EXERCISE ->
Reproduce only the stretch from the line containing "Oostfräisk Woordenb" through the line containing "Petit cache pot", changing "Pot de fleurs" to "Vase à fleurs" and leaving everything else as it stands.

GIVEN RECORDS ->

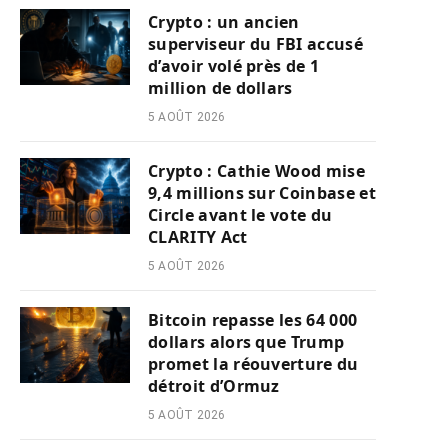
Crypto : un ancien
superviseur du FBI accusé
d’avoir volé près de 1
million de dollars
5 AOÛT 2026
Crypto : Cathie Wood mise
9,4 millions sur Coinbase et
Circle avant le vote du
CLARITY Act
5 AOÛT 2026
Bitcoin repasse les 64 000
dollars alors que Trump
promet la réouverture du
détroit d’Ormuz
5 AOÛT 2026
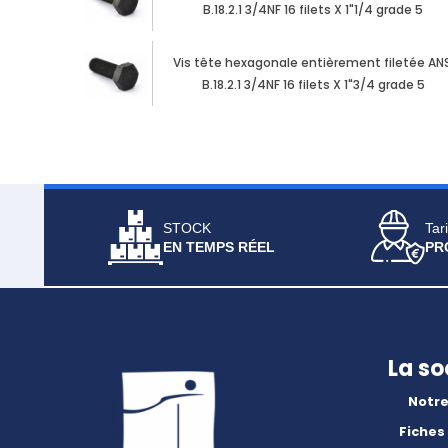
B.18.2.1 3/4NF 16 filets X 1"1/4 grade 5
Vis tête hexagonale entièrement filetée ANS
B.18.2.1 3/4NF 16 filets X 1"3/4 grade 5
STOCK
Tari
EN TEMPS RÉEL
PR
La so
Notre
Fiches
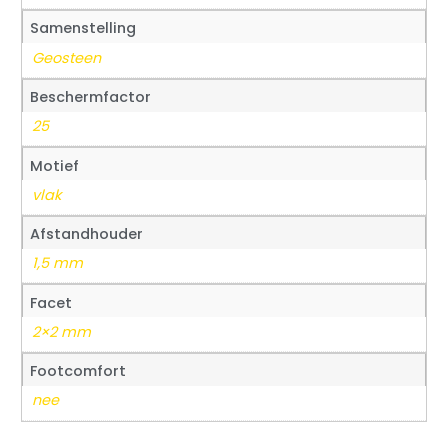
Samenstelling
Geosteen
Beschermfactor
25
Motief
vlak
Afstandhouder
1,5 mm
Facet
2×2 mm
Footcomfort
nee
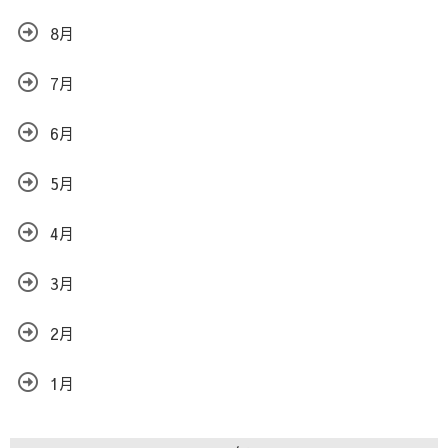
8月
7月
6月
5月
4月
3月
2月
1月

--

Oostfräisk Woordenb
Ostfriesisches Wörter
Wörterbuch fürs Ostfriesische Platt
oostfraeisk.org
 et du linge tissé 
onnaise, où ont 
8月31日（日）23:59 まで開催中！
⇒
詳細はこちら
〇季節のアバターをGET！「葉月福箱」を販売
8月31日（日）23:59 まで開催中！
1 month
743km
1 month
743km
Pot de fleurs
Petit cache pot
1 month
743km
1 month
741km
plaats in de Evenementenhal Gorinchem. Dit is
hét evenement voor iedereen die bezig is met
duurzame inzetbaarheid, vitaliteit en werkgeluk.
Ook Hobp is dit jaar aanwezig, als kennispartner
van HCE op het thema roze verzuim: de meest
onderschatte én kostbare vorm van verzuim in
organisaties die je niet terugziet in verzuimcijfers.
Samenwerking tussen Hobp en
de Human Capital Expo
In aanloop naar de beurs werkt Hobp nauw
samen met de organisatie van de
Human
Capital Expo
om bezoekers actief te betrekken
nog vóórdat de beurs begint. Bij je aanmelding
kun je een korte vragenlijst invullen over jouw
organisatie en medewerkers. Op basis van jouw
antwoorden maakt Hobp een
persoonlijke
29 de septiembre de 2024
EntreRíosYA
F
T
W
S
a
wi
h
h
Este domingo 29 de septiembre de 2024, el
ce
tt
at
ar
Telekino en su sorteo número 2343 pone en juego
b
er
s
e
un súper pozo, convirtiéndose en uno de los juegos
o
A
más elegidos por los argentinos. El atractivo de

==

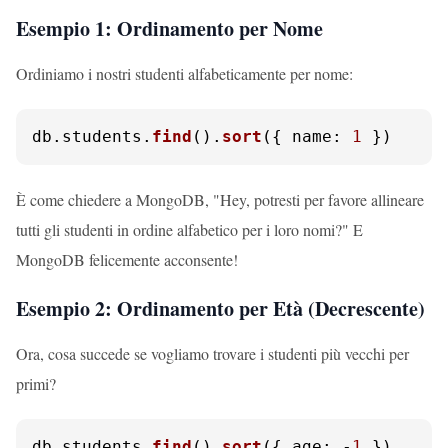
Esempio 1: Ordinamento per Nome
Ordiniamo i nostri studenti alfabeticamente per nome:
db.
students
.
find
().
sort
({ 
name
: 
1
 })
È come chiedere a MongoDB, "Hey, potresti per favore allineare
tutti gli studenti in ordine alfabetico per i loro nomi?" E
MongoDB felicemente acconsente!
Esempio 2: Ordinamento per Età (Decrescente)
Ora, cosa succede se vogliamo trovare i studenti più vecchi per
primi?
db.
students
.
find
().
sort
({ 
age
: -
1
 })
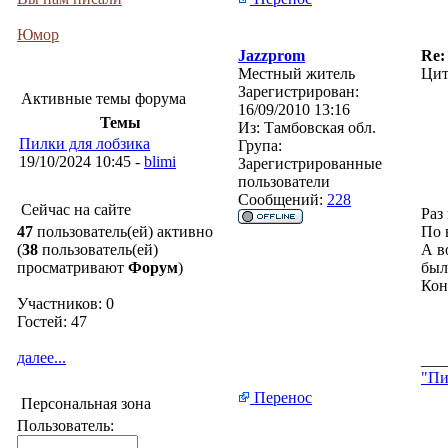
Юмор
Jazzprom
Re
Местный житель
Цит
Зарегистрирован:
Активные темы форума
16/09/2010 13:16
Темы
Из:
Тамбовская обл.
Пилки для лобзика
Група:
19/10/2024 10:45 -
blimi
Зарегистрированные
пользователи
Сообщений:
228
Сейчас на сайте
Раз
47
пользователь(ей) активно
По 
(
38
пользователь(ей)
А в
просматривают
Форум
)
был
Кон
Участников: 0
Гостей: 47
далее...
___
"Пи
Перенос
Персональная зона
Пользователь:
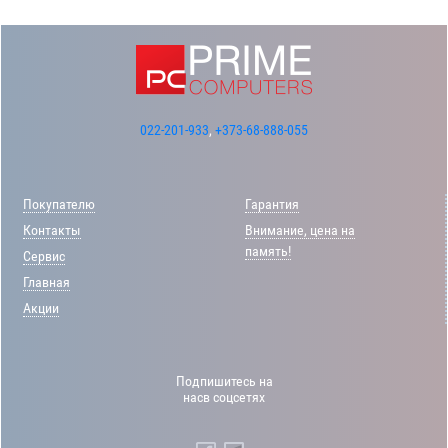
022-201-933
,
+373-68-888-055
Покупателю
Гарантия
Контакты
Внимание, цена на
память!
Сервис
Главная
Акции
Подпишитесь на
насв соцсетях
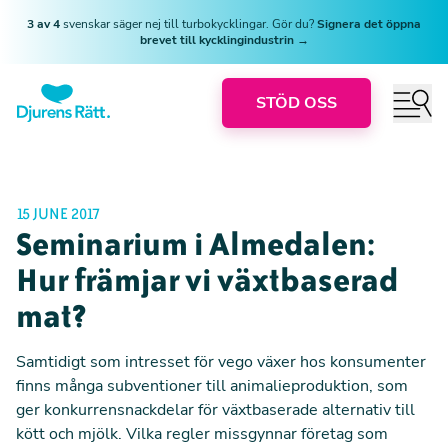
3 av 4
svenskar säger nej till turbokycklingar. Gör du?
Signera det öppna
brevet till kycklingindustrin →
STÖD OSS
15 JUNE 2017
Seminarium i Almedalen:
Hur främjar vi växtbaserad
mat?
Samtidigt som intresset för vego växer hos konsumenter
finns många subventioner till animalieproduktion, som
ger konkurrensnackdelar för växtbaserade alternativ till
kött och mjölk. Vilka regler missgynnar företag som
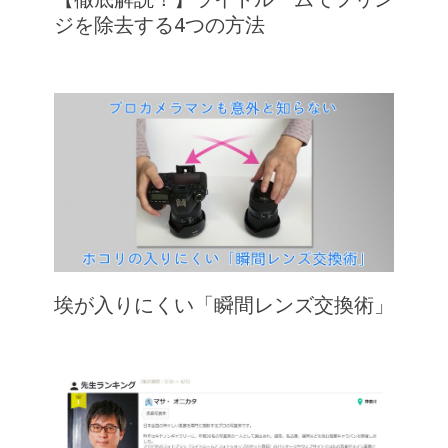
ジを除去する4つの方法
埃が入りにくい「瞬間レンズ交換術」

TASK SOLUTION ->
Oostfräisk Woordenb
Ostfriesisches Wörter
Wörterbuch fürs Ostfriesische Platt
oostfraeisk.org
 et du linge tissé 
onnaise, où ont 
8月31日（日）23:59 まで開催中！
⇒
詳細はこちら
〇季節のアバターをGET！「葉月福箱」を販売
8月31日（日）23:59 まで開催中！
1 month
743km
1 month
743km
Vase à fleurs
Petit cache pot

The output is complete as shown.